Quanti ne ha conosciuti come lui?
«La percentuale è fissa: tre bambini su 100 hanno un quoziente intellettivo elevato. In classe si stufano, a meno che non trovino insegnanti illuminati. Quelli pervasi da un grande desiderio di popolarità abbassano le ali per rendersi simpatici alla maggioranza dei compagni. Si sentono diversi, inadeguati, incompresi e spesso finiscono con l’andar male a scuola. Purtroppo s’è realizzata la profezia di Gramsci».
Cioè?
«La cultura per tutti diventa una sub cultura».
La cultura dev’essere appannaggio di pochi?
«Tutto è appannaggio di pochi, anche l’agricoltura quando è fatta bene. Niente può essere di tutti, men che meno la cultura, che richiede severità, applicazione, tempo e dedizione da parte dei docenti. Questa sub cultura che vorrebbe dare a tutti il massimo in realtà non assicura a nessuno neppure il minimo».
Se i bambini superdotati hanno bisogno di attenzioni speciali, allora la chiusura delle scuole differenziali per quelli disabili fu un passo avanti o indietro?
«Fu un tradimento.

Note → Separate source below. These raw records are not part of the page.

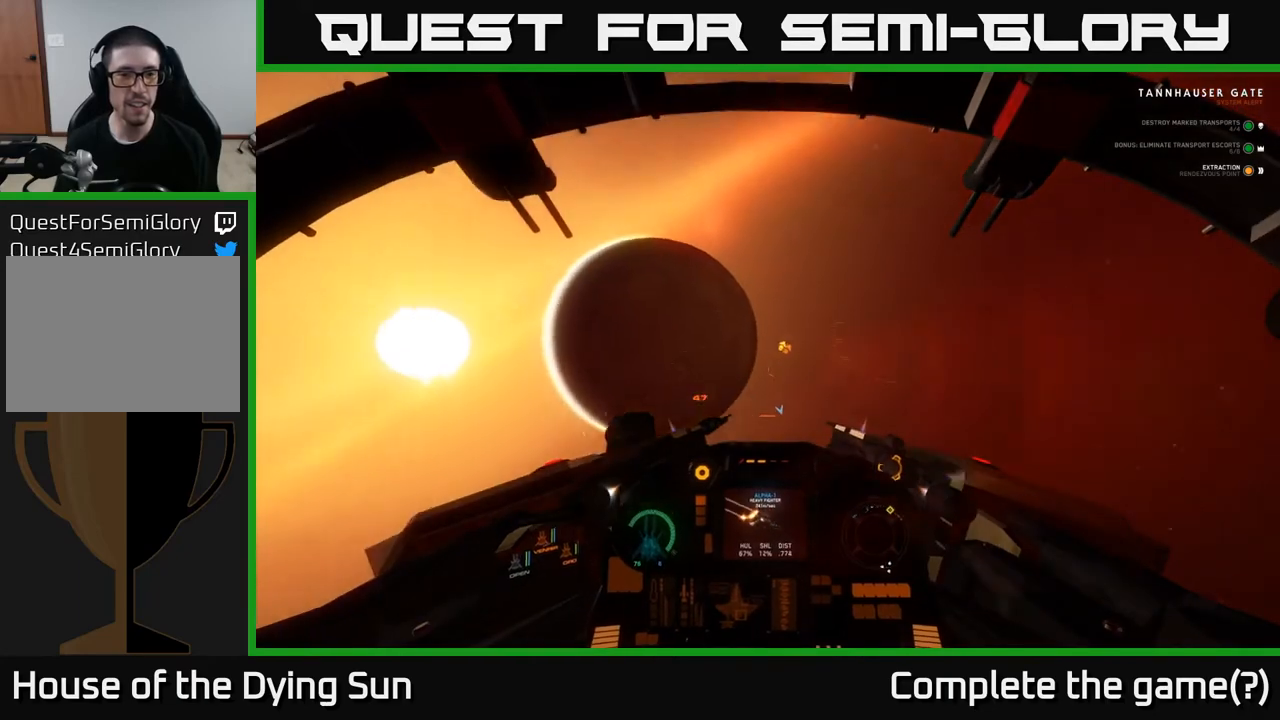
{"buttons": ["L2"], "left_stick": "center", "right_stick": "down", "events": [[33, "L2", "down"], [200, "right_stick", "center"], [417, "right_stick", "down"]]}
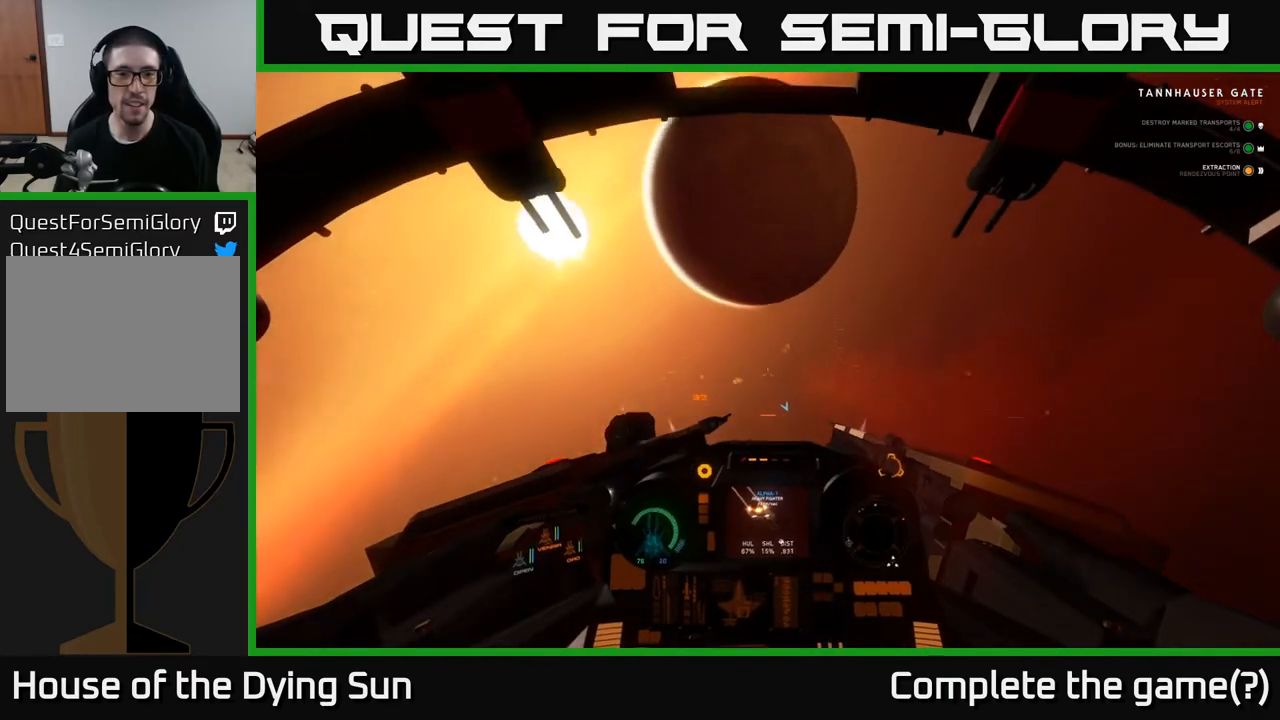
{"buttons": ["L2"], "left_stick": "center", "right_stick": "down", "events": [[150, "right_stick", "down-left"], [500, "right_stick", "down"]]}
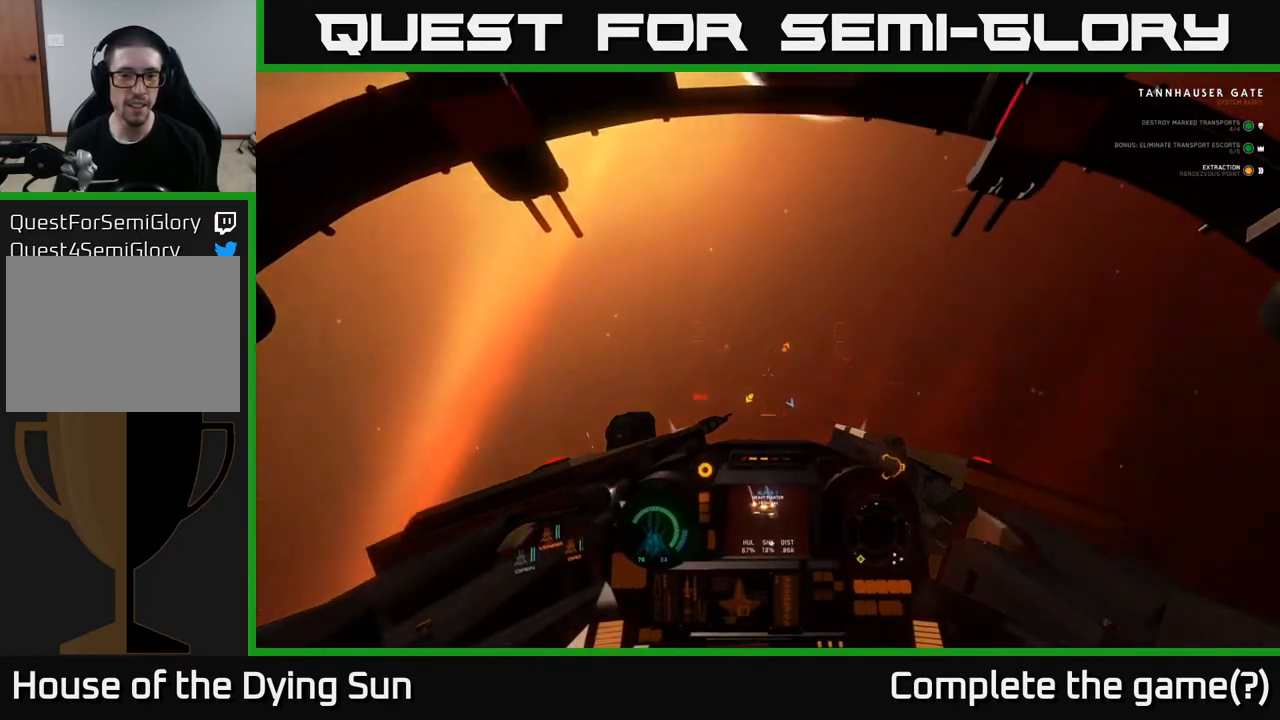
{"buttons": [], "left_stick": "center", "right_stick": "down-right", "events": [[17, "L2", "up"], [50, "SELECT", "down"], [200, "right_stick", "down-right"], [417, "SELECT", "up"]]}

Nel 1976 s’inventarono le insegnanti di sostegno, prive di qualsiasi competenza specifica, e misero insieme bambini normali e bambini con problemi gravissimi. Uno sbaglio terribile. Molti tipi di handicap hanno assoluto bisogno di ambienti diversi, materiali diversi, docenti diversi. È assurdo costringere questi alunni allo stile di vita della maggioranza».
Sempre più bambini finiscono in cura dallo psicologo. Come si spiega?

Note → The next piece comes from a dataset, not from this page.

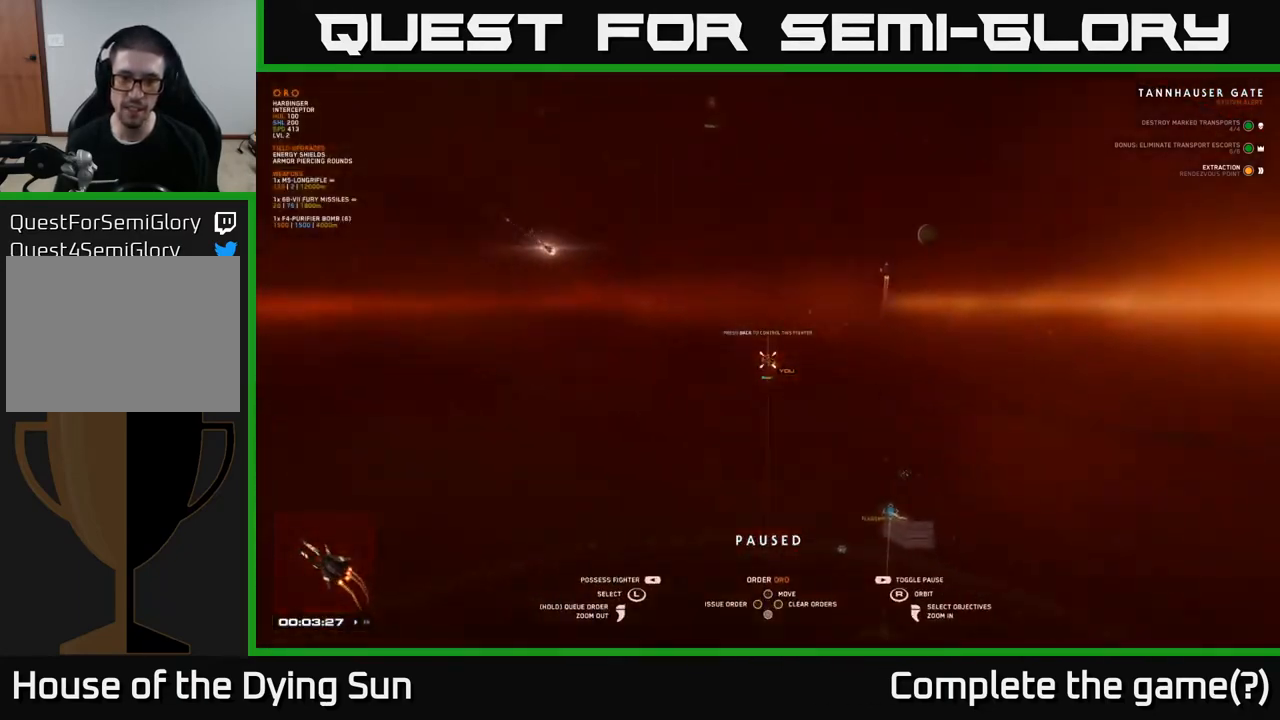
{"buttons": ["SELECT"], "left_stick": "center", "right_stick": "center", "events": [[50, "right_stick", "down-right"], [250, "right_stick", "center"], [400, "SELECT", "down"]]}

«Gli adulti non sopportano più niente. Se gli muore una persona cara prendono gli psicofarmaci perché non vogliono sentirsi tristi. Se un figlio è agitato o va male a scuola ha sicuramente bisogno del medico. Non sopportiamo più la vita: il lavoro è faticoso, l’insonnia è un problema grave, siamo sani ma abbiamo paura di ammalarci e la paura è un altro problema, salire su un aereo ci provoca attacchi di panico. Non capisco per quale motivo. Io reputo assolutamente naturale una sana diffidenza per un tubo in cui si sta chiusi ore e ore, sospesi a 8.000 metri dal suolo».
La Tv accende i cervelli o li spegne?
«Non permette di accenderli».
Ha senso far ripetere l’anno a un bambino della scuola primaria?
«Sì. Ha senso bocciare per farglielo ripetere bene. Ma non ha senso se si dà alla bocciatura una valenza punitiva».
Chi è più intelligente non sempre è più felice. Anzi, il suo collega Vittorino Andreoli sostiene che solo gli idioti sono felici.
«Dissento. Ma forse non ho visto abbastanza idioti».